原文:
::::::

年金生活で知っておくべき入院・医療費の負担を軽減する制度

誰しも急な体調不良や、突然のケガで入院することもあるでしょう。しかし、治療を受けたものの、高額な医療費が払えない場合にはどうしたらよいのでしょうか?

今回は老後にかかる医療費についてのほか、保険適用外の医療の自己負担額、将来備えておきたい医療費の目安についてご紹介します。

高額医療費のイメージ

老後にかかる医療費はどれくらい?

令和5年に厚生労働省が発表した資料によると、日本人が生涯必要とする医療費は、総計2,695万円にもおよびます。男女別で見ても、男性で2,614万円、女性で2,781万円と2,000万円をこえています。

そのうち、年金受給が始まる65歳以上の医療費は1,604万円、つまり生涯医療費の57%が老後に集中していることになります。 特に70代後半から80代前半にかけて医療費がピークを迎える傾向があります。

65歳以上の医療費自己負担割合は?

65歳以上の医療費の自己負担割合は、所得に応じて異なります。 一般的な所得の方は 自己負担割合は1割 ですが、一定以上の所得がある場合は、負担割合が2割または3割となります。

老後の医療費負担を軽減する方法

老後の医療費負担を軽減するためには、さまざまな制度や方法があります。 高額療養費制度をはじめ、医療費控除や特例を上手に活用することで、自己負担額を減らすことが可能です。

::::::

提供データ:
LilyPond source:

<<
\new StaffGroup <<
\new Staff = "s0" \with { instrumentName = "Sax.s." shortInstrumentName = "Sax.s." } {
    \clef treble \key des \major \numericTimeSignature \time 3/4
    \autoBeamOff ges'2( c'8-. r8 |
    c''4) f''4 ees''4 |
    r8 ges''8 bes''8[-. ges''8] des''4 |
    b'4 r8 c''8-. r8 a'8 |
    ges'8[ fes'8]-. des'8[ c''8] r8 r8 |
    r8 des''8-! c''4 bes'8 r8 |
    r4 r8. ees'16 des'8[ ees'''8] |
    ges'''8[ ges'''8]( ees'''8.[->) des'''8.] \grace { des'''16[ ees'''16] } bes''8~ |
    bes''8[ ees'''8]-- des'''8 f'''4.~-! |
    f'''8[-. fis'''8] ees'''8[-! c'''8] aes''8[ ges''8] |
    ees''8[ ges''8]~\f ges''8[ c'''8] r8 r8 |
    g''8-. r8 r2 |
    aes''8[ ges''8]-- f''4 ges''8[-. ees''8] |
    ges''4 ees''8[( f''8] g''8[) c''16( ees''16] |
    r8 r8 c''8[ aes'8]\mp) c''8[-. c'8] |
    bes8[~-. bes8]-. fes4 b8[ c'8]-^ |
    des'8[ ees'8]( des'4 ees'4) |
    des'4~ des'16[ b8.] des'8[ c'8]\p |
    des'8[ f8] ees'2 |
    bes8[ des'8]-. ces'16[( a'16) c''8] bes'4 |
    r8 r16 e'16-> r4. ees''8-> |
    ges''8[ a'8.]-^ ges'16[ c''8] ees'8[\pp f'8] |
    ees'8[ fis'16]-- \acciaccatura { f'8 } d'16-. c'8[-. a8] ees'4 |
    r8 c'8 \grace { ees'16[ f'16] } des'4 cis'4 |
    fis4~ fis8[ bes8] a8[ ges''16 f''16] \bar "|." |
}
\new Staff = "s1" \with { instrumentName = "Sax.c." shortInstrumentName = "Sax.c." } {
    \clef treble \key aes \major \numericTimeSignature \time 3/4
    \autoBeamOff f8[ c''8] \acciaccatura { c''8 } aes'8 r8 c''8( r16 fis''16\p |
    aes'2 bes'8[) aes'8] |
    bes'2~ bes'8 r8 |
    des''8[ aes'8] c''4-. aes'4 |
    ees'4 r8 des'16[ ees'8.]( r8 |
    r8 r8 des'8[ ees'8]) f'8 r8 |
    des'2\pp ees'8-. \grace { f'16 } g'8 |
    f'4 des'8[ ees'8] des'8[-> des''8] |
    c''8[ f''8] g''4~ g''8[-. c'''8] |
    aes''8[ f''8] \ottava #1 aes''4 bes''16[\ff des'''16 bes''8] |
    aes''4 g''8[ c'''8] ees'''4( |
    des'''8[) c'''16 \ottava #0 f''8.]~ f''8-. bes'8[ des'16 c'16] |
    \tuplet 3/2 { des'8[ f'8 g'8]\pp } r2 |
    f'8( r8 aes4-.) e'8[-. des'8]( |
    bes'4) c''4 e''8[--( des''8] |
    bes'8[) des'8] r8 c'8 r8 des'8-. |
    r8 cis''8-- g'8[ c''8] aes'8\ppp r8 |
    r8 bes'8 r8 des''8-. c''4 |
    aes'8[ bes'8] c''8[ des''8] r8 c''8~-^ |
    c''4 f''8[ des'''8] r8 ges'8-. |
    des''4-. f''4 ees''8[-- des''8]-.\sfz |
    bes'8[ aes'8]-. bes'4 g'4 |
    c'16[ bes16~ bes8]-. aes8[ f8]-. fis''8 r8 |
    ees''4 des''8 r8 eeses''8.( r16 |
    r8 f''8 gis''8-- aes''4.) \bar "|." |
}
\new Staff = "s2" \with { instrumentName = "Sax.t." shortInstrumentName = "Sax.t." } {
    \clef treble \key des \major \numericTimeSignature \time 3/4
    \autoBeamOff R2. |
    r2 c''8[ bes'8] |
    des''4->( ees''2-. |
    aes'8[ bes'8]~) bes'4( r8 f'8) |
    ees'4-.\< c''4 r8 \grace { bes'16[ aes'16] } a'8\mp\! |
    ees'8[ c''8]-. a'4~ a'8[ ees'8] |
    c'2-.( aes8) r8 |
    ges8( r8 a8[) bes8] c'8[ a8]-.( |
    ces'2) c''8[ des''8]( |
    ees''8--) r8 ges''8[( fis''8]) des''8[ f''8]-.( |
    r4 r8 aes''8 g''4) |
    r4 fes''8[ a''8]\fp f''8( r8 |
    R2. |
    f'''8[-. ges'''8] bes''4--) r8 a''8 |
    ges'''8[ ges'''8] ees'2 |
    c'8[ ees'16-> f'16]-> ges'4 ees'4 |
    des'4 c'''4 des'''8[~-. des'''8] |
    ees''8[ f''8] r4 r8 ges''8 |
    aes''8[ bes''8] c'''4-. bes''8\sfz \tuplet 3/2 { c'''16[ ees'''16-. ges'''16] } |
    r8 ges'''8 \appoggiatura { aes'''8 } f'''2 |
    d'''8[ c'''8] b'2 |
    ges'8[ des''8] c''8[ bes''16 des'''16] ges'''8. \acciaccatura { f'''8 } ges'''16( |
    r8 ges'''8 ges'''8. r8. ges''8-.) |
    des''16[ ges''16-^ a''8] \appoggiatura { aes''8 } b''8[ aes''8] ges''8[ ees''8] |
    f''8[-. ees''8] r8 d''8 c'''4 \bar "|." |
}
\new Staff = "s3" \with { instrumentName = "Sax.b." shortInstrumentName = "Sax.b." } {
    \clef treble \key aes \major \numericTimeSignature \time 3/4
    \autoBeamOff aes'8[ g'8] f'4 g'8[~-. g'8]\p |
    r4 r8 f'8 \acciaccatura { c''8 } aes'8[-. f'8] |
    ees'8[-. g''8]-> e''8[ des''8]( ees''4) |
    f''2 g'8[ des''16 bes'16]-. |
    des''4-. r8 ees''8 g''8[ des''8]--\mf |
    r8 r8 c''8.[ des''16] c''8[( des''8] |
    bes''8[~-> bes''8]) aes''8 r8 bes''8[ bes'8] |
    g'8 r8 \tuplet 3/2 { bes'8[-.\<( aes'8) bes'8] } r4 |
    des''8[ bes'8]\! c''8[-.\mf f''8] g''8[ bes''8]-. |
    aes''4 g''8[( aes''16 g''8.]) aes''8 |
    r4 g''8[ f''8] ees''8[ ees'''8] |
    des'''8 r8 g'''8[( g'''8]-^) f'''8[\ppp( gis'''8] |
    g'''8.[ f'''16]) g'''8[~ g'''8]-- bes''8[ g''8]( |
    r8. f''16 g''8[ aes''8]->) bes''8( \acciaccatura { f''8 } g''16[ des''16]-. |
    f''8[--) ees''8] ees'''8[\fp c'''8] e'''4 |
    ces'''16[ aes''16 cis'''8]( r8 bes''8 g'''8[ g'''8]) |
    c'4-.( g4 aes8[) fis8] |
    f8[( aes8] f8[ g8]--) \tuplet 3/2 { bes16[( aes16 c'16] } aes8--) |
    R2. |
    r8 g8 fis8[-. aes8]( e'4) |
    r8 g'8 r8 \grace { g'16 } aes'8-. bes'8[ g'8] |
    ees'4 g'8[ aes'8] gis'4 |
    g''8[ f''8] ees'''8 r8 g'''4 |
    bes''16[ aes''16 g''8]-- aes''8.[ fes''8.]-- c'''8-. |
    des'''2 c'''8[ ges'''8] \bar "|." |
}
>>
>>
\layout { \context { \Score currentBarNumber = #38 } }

::::::

設問:
**a.** 老後の医療費の文章によると、65歳以上の医療費は生涯医療費の何%にあたるか。
**b.** 老後の医療費の文章を、最後の文の後から書き進めてください。

設問別の解答:
**a.** 生涯医療費の57%にあたる。

**b.**
以下では、これらの方法について詳しく説明します。

高額療養費制度

高額療養費制度は、医療費の減額制度のことです。通常、病気やケガで治療を受けた場合、医療保険証を病院に提示することで1~3割負担の支払いですみます。しかし、1~3割負担とはいえ積み重ねで高額になった場合に備えて医療費の上限金額を設け、負担を抑えるのが高額療養費制度です。

この制度は、月ごとに医療費の上限が決められており、その上限を超えて支払った分が、2~3ヶ月後に戻ってくる仕組みになっています。この自己負担の上限金額は、所得や年齢によって異なります。

後期高齢者医療制度

後期高齢者医療制度は75歳以上もしくは、65歳〜74歳までで一定の障害状態にある人が加入する医療保険です。医療費は69歳までは3割負担、70〜74歳は2割負担ですが、後期高齢者医療制度の被保険者になると、現役並み所得者以外は1割負担になります。

そのほか「限度額適用・標準負担額減額認定証(減額認定証)」を提示すると、入院時の食事代の負担が軽減されるほか、被保険者が死亡した際に葬儀を行った人へ葬祭費が支給されるなどの給付が用意されています。

75歳を迎えると自動的に後期高齢者医療制度の被保険者となるため、加入手続きなどは特にありません。保険料は年金から天引きされるため、支払い忘れも起こらないでしょう。

医療保険への加入

医療保険に加入していると、公的医療保険の対象にはならない先進医療費や差額ベッド代などのお金をカバーできます。医療保険は一生涯保障する終身型と、一定期間保障する定期型に分かれており、特定の疾病に特化した商品や医療に関する全般に対応したものがあります。

保障も入院1日当たり1万円といった日額型と、実際の費用を保障する実費型があるため、自身の希望に応じて検討しましょう。ただし、医療保険は高齢になるほど保険料が高くなる傾向にあるため、本当に必要な保障だけを選ぶ必要があります。受け取れる年金の額が少ない、将来の貯蓄が足りない可能性がある人は、医療保険への加入をご検討ください。

医療費のための資金を確保する

老後の医療費や生活費を、年金だけで補うのは難しいでしょう。少しでも老後のお金に対する不安をなくすためには、早いうちから貯蓄や投資を活用して備えておきましょう。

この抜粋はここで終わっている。